Eva Monley, Hollywood's Expert on Africa, Dies at 88

Production manager, location scout and producer worked on such films as “The African Queen,” “Lawrence of Arabia” and “A Far Off Place.”
Eva Monley, a production manager and location expert who assisted such directors as Otto Preminger, John Ford and David Lean navigate Africa and other exotic locations during her 50-year career, died Nov. 12 of pneumonia at her home in Nanyuki, Kenya. She was 88.
Monley also produced 1993’s A Far Off Place, which was filmed in Namibia and Zimbabwe and starred a teenage Reese Witherspoon in one of her first features. Monley was a friend of South African writer Laurens van der Post, the godfather of Prince William and the author of the book on which the movie is based.

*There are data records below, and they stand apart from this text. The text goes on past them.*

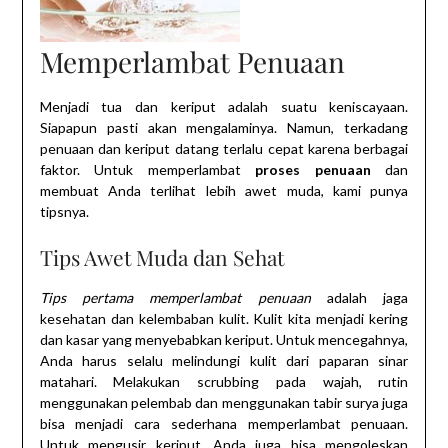
Memperlambat Penuaan
Menjadi tua dan keriput adalah suatu keniscayaan.
Siapapun pasti akan mengalaminya. Namun, terkadang
penuaan dan keriput datang terlalu cepat karena berbagai
faktor. Untuk memperlambat
proses penuaan
dan
membuat Anda terlihat lebih awet muda, kami punya
tipsnya.
Tips Awet Muda dan Sehat
Tips pertama memperlambat penuaan
adalah jaga
kesehatan dan kelembaban kulit. Kulit kita menjadi kering
dan kasar yang menyebabkan keriput. Untuk mencegahnya,
Anda harus selalu melindungi kulit dari paparan sinar
matahari. Melakukan scrubbing pada wajah, rutin
menggunakan pelembab dan menggunakan tabir surya juga
bisa menjadi cara sederhana memperlambat penuaan.
Untuk mengusir keriput, Anda juga bisa mengoleskan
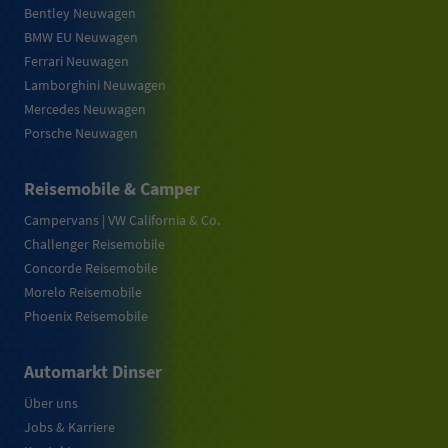
Bentley Neuwagen
BMW EU Neuwagen
Ferrari Neuwagen
Lamborghini Neuwagen
Mercedes Neuwagen
Porsche Neuwagen
Reisemobile & Camper
Campervans | VW California & Co.
Challenger Reisemobile
Concorde Reisemobile
Morelo Reisemobile
Phoenix Reisemobile
Automarkt Dinser
Über uns
Jobs & Karriere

Monley served Hollywood as an invaluable location scout, assistant director and/or production manager in Asia and Europe as well as Africa. Her resume includes John Huston’s The African Queen (1951), Sydney Pollack’s best picture winner Out of Africa (1985) and Steven Spielberg’s Empire of the Sun (1987).
Born April 29, 1923, in Berlin, Monley escaped with her mother from Nazi Germany to a farm in Kenya. While working as a secretary in Nairobi, she was hired by an MGM team scouting locations for King Solomon’s Mines (1950), thanks to her knowledge of the country and her fluent Swahili.
She served as an assistant on that Deborah Kerr-Stewart Granger adventure film, then on The African Queen. Soon, she was in demand on American and British films using Africa as a location.
Monley worked closely with Preminger on Exodus (1960), The Cardinal (1963), In Harm’s Way (1965), Bunny Lake Is Missing (1965) and Hurry Sundown (1967) and spent two years on Lean’s epic Lawrence of Arabia (1962).
Among her other credits are Ford’s Mogambo (1953), Ken Russell’s Billion Dollar Brain (1967), Don Siegel’s The Black Windmill (1974), Huston’s The Man Who Would Be King (1975), Gil Cates’ The Promise (1979), High Road to China (1983), Champions (1984), Mister Johnson (1990) and Mississippi Masala (1991).
Monley’s papers were donated to the Margaret Herrick Library of the Academy of Motion Picture Arts and Sciences, and in 1988 she received a lifetime achievement award from the British Film Institute.